| YOUR INSTRUCTIONS |
Which lines mention "连接器上方向"? Show each one from the listing.

-------- DATA TO EXAMINE

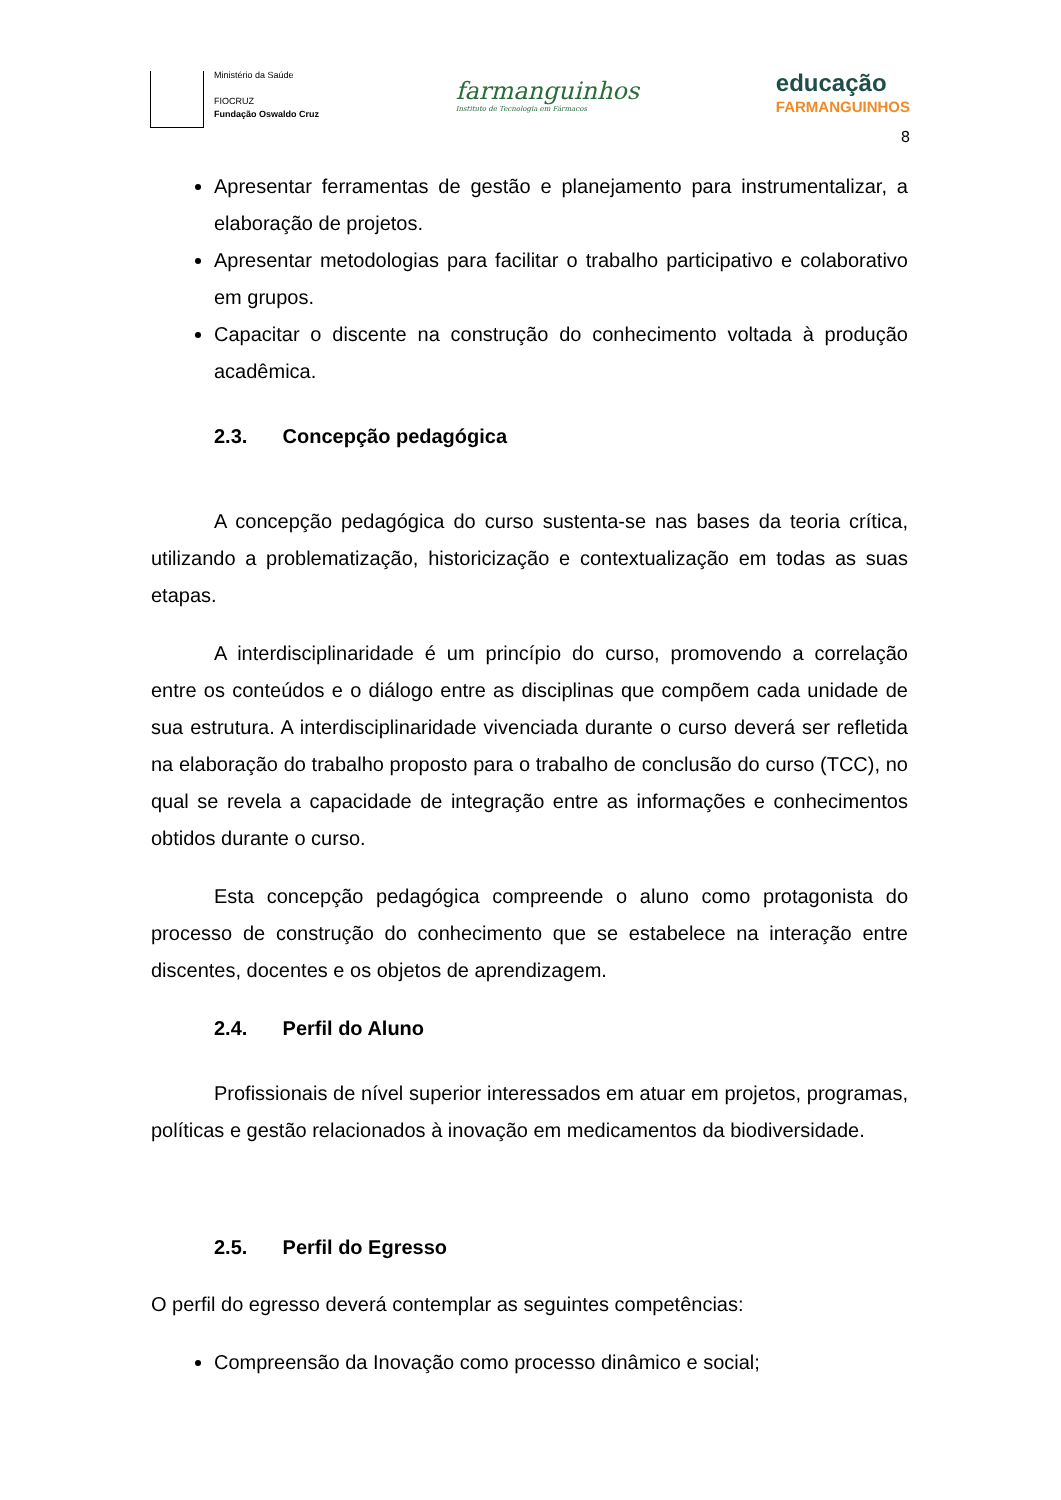Ministério da Saúde
FIOCRUZ
Fundação Oswaldo Cruz
farmanguinhos
Instituto de Tecnologia em Fármacos
educação
FARMANGUINHOS
8
Apresentar ferramentas de gestão e planejamento para instrumentalizar, a elaboração de projetos.
Apresentar metodologias para facilitar o trabalho participativo e colaborativo em grupos.
Capacitar o discente na construção do conhecimento voltada à produção acadêmica.
2.3. Concepção pedagógica
A concepção pedagógica do curso sustenta-se nas bases da teoria crítica, utilizando a problematização, historicização e contextualização em todas as suas etapas.
A interdisciplinaridade é um princípio do curso, promovendo a correlação entre os conteúdos e o diálogo entre as disciplinas que compõem cada unidade de sua estrutura. A interdisciplinaridade vivenciada durante o curso deverá ser refletida na elaboração do trabalho proposto para o trabalho de conclusão do curso (TCC), no qual se revela a capacidade de integração entre as informações e conhecimentos obtidos durante o curso.
Esta concepção pedagógica compreende o aluno como protagonista do processo de construção do conhecimento que se estabelece na interação entre discentes, docentes e os objetos de aprendizagem.
2.4. Perfil do Aluno
Profissionais de nível superior interessados em atuar em projetos, programas, políticas e gestão relacionados à inovação em medicamentos da biodiversidade.
2.5. Perfil do Egresso
O perfil do egresso deverá contemplar as seguintes competências:
Compreensão da Inovação como processo dinâmico e social;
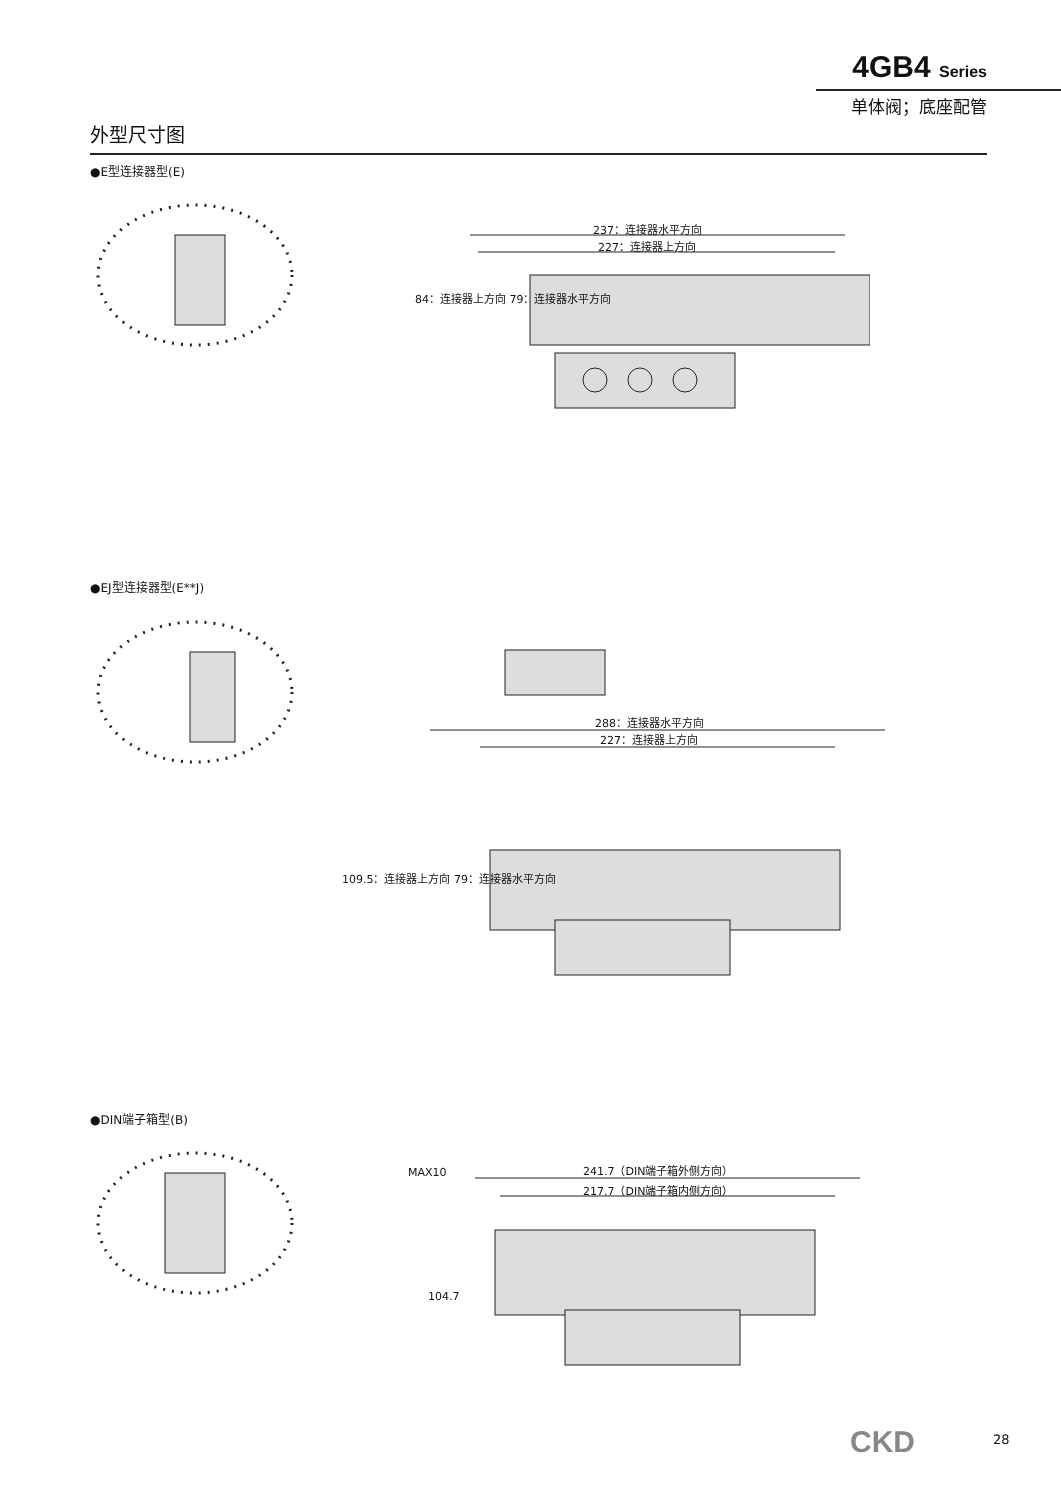4GB4 Series
单体阀；底座配管
外型尺寸图
●E型连接器型(E)
237：连接器水平方向
227：连接器上方向
84：连接器上方向 79：连接器水平方向
●EJ型连接器型(E**J)
288：连接器水平方向
227：连接器上方向
109.5：连接器上方向 79：连接器水平方向
●DIN端子箱型(B)
MAX10 241.7（DIN端子箱外侧方向）
217.7（DIN端子箱内侧方向）
104.7
CKD 28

----------------

| ANSWER FOR THE TASK |
227：连接器上方向
84：连接器上方向 79：连接器水平方向
227：连接器上方向
109.5：连接器上方向 79：连接器水平方向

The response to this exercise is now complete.